Why do Christians suffer? Why is there injustice in the world?
Why is violence all around us? Why does God allow evil people to
torment the righteous? These are difficult questions to answer,
but God has preserved the answer in His word.
Habakkuk was a prophet of God who witnessed the return of Judea
to evil practices. He lived about twenty-five hundred years ago
and cried out to the Lord with concerns of suffering, injustice,
violence, and evil. Through a study of God's answer to Habakkuk
along with New Testament Scriptures, we can understand God's answer
to our questions concerning suffering, violence, and evil.
Habakkuk's first question was: "Oh Lord, how long shall I
cry, and you will not hear? Even cry out to you, 'Violence!' And
You will not save. Why do you show me iniquity, and cause me to
see trouble? For plundering and violence are before me; there is
strife, and contention arises. Therefore the law is powerless, and
justice never goes forth. For the wicked surround the righteous;
therefore perverse judgment proceeds" (Hab. 1:2-4).
Perhaps you have had questions similar to Habakkuk's. Does God
hear my prayers crying out for justice and relief from suffering?
Why must I live around iniquity (lawlessness) and all kinds of trouble?
Why must I live around violence, strife, and contention? Why is
God's law seemingly powerless since governing authorities have turned
from the Lord? Why must I be surrounded by wicked people? Why does
God allow the perverse judgments of evil people to effect me?
God's first answer to Habakkuk is that He is raising up a nation
to punish the wicked. God said: "Look among the nations and
watch - be utterly astonished! For I will work a work in your days
which you would not believe, though it were told you. For indeed
I am raising up the Chaldeans, a bitter and hasty nation which marches
through the breadth of the earth, to possess dwelling places that
are not theirs" (Hab. 2:5-6). God continues to explain that
the Chaldeans were a terrible, dreadful, fierce, and violent nation
that imputed their power to their idols and not to God Almighty.
Today, we are reminded by the apostle Peter that God is coming
to bring judgment upon those who are evil. He said: "knowing
this first: that scoffers will come in the last days, walking according
to their own lusts, and saying, 'Where is the promise of His coming?

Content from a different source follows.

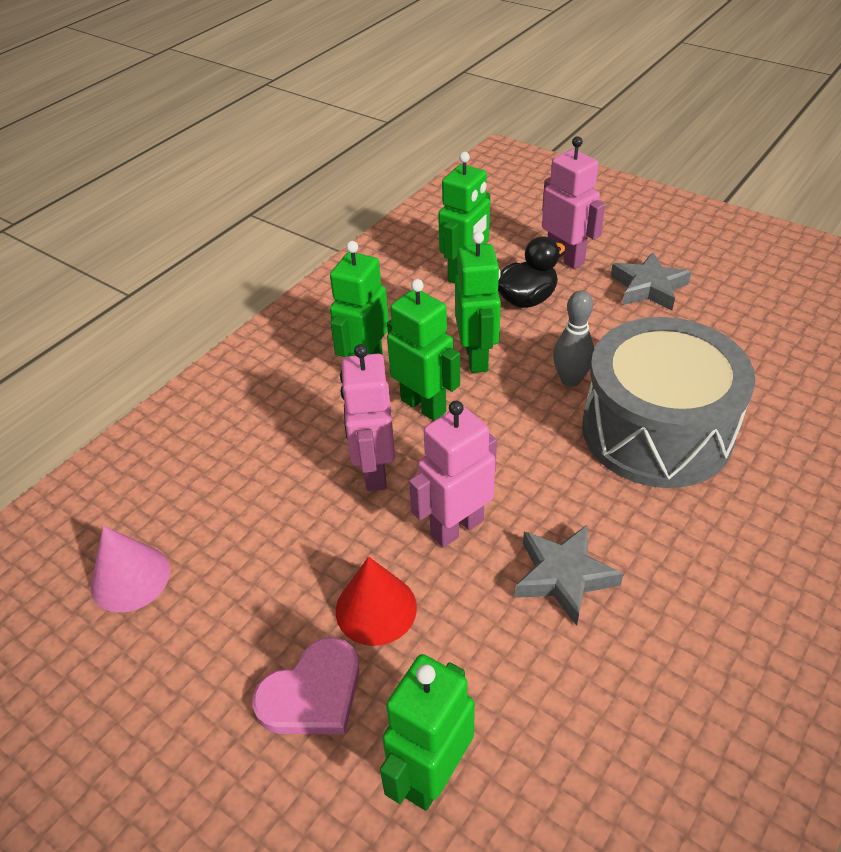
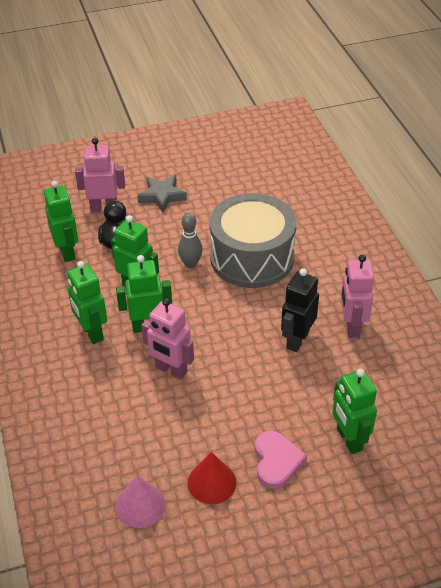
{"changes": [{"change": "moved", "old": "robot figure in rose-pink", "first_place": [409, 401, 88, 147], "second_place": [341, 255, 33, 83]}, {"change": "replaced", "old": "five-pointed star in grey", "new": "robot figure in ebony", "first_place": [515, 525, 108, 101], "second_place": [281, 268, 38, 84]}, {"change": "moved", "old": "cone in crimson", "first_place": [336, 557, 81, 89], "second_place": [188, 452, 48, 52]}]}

For since the fathers fell asleep, all things continue as they were
from the beginning of creation.' . . . But beloved, do not forget
this one thing, that with the Lord one day is as a thousand years,
and a thousand years as one day. The Lord is not slack concerning
His promise, as some count slackness, but is longsuffering toward
us, not willing that any should perish but that all should come
to repentance" (2 Pet. 3:3-9).
We must understand that suffering and violence will be present
in the last days and that God will bring judgment upon the evil
persons who had lived upon the earth. He is longsuffering because
He does not desire anyone to perish, but He will bring judgment
upon the world and punish those who have not come to repentance.
Concerning our individual responsibility while living among the
wicked, Paul said: "Repay no one evil for evil. Have regard
for good things in the sight of all men If it is possible, as much
as depends on you, live peaceably with all men. Beloved, do not
avenge yourselves, but rather give place to wrath; for it is written,
'Vengeance is Mine, I will repay,' says the Lord. 'Therefore if
your enemy hungers, feed him; if he thirsts, give him a drink; for
in so doing you will heap coals of fire on his head.' Do not be
overcome by evil, but overcome evil with good" (Rom. 12:17-21).
Next week we will review Habakkuk's second question and God's response.
Until then, think about what this means: "Behold the proud,
his soul is not upright in him; but the just shall live by his faith"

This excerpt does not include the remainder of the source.